6. Proposed Method and Future Work
Designing a heterogenous quantum neuromorphic computing system can further enhance performance and reduce energy consumption in artificial neurons. Quantum computing processes information based on principles of quantum mechanics, allowing for simultaneous parallel computations of different possibilities. Information is represented using quantum bits, also known as qubits, which uses the principle of superposition, existing in multiple states (0 and 1). Use of quantum computing and materials can leverage the excellent pattern recognition capabilities of neuromorphic computing while reducing its overall power consumption. However, implementing quantum neural networks directly in hardware poses a challenge due to the need for precise control over connection strengths. Quantum coherence is susceptible to dissipation and dephasing, making hardware implementation complex. In addition, large spatial variation in heating and temperature can occur in this heterogenous system. Further research is required regarding these limitations to enable the system to successfully operate [
22,
23].
In our previous work [
24], we set out an architecture to achieve efficient processing of neural networks through neuromorphic processing. The NeuroTower is effectively a 2D, mesh connected network-on-chip integrated with stacks of DRAM integrated on top for 3D stacked memory. This architecture employs programmable neurosequence generators, which act as a medium of communication in the system to aid with the retrieval of data between the DRAM stacks and processing elements. Our research introduces a pruning component to exploit sparsity and reduce network-on-chip traffic, a significant source of power consumption in many hardware accelerators. The pruning unit prevents ineffectual operations from being executed and leaves only the effectual data required for processing.

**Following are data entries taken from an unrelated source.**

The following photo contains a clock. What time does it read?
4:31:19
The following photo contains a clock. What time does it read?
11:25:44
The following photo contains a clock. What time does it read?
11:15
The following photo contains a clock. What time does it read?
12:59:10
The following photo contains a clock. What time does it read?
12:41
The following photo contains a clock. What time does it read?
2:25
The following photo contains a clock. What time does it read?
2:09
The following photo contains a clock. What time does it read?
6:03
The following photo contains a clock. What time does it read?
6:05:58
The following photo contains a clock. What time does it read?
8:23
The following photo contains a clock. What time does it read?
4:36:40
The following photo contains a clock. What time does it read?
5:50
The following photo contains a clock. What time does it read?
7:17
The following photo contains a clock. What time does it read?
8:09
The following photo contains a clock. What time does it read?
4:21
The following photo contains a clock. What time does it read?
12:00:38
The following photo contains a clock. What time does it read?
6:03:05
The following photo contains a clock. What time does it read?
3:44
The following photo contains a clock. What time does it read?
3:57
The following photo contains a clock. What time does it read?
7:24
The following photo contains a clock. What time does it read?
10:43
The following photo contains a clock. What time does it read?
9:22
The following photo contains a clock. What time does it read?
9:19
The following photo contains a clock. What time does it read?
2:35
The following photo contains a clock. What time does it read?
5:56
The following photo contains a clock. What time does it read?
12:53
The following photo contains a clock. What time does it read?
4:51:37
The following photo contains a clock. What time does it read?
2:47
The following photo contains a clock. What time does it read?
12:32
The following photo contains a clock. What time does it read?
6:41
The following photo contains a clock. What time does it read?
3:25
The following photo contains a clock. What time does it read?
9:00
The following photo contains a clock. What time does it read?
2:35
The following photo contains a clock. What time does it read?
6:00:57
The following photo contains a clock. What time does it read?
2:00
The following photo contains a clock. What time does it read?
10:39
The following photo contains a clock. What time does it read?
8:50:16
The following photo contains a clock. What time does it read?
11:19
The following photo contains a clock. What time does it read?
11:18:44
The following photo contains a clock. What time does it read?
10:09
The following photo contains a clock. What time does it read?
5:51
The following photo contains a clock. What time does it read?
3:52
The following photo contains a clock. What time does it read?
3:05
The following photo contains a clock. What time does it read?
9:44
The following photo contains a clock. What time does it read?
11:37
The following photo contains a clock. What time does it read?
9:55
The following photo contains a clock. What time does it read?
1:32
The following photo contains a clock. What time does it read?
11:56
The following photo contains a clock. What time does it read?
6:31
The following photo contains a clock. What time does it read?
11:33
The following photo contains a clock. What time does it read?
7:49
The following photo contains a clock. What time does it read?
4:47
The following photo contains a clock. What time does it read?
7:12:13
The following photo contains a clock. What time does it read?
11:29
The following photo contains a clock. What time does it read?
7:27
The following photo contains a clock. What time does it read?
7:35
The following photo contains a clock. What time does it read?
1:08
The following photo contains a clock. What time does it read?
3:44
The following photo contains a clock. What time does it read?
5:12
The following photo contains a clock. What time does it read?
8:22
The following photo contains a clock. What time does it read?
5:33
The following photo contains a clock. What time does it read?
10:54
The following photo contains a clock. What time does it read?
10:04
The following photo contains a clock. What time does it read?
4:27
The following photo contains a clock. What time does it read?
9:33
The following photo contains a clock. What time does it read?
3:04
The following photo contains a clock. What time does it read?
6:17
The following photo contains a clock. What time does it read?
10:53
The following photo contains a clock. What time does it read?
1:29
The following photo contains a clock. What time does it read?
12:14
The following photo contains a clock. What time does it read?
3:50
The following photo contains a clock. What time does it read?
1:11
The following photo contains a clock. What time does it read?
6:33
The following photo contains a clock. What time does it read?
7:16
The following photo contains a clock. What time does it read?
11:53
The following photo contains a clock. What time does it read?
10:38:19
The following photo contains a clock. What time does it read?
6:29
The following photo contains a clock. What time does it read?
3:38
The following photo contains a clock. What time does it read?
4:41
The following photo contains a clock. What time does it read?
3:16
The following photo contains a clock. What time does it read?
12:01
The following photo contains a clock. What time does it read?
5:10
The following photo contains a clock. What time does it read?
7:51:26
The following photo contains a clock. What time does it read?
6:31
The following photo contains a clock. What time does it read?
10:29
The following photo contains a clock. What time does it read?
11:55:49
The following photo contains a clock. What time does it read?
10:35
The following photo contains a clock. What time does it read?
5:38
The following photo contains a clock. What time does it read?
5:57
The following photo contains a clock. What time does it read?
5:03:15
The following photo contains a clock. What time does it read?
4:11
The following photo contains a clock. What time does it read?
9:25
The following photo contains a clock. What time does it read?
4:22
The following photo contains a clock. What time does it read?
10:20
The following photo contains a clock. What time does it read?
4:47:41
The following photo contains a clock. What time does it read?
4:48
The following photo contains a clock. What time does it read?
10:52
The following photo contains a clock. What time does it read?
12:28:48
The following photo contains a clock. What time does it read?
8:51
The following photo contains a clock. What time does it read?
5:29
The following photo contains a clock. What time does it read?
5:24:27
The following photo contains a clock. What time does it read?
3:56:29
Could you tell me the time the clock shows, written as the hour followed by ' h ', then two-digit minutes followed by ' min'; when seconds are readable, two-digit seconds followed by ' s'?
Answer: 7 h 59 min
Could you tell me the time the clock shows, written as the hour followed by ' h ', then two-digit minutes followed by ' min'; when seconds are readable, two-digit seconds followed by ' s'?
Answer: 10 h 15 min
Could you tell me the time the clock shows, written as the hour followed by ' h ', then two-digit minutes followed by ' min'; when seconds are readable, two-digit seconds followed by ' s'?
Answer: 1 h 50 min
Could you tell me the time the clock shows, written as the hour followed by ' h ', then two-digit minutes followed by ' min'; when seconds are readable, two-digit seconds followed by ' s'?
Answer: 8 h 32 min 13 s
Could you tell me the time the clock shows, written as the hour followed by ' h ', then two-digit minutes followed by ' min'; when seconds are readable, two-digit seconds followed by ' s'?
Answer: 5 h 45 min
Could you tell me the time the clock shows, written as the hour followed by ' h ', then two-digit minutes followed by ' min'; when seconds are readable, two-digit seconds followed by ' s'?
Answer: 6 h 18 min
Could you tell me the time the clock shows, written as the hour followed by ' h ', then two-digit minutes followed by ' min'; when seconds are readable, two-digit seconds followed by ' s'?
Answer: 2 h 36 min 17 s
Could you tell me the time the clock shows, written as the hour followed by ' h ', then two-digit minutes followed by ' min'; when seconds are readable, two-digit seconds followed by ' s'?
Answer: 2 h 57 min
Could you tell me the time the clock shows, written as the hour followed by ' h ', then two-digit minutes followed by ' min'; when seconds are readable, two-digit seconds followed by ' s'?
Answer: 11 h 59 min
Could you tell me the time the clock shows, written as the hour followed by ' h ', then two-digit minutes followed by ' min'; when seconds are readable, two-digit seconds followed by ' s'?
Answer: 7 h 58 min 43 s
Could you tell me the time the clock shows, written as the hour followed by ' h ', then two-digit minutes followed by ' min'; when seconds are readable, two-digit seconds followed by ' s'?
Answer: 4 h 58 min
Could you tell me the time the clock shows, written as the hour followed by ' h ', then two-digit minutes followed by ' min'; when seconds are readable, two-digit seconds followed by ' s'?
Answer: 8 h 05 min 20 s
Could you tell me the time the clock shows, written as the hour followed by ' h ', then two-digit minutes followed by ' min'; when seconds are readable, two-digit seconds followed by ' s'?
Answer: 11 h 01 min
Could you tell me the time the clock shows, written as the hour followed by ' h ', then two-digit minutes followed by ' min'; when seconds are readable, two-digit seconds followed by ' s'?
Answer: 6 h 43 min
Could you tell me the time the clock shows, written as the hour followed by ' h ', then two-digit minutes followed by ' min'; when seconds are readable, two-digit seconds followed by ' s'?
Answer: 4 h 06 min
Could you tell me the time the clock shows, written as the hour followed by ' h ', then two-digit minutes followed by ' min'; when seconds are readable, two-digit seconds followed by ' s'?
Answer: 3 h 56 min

In NeuroTower, the memory is integrated as a stack of multiple DRAM chips each separated into 16 partitions. Along one column of partitions is a vault as shown in
Figure 8 below. Each of these vaults has an associated vault controller which controls data movement in and out of the vaults to other elements of the NeuroTower. Each vault is connected to one processing element to allow for parallel processing and these connections are realized by using high speed through silicon vias (TSVs) [
25]. The DRAM stack is crucial to the operation of the system as all the information for processing is contained here. Every layer of the neural network, their states, and connectivity weights are stored in the vaults of the DRAM. This implies that the data movement paths are known before beginning processing. To make use of this, the paths are compiled into finite state machine descriptions which drive the programmable neurosequence generators (PNG) [
6]. To initiate processing the host must load these state machine descriptions into the PNG which begins the data-driven processing of each layer of the neural network.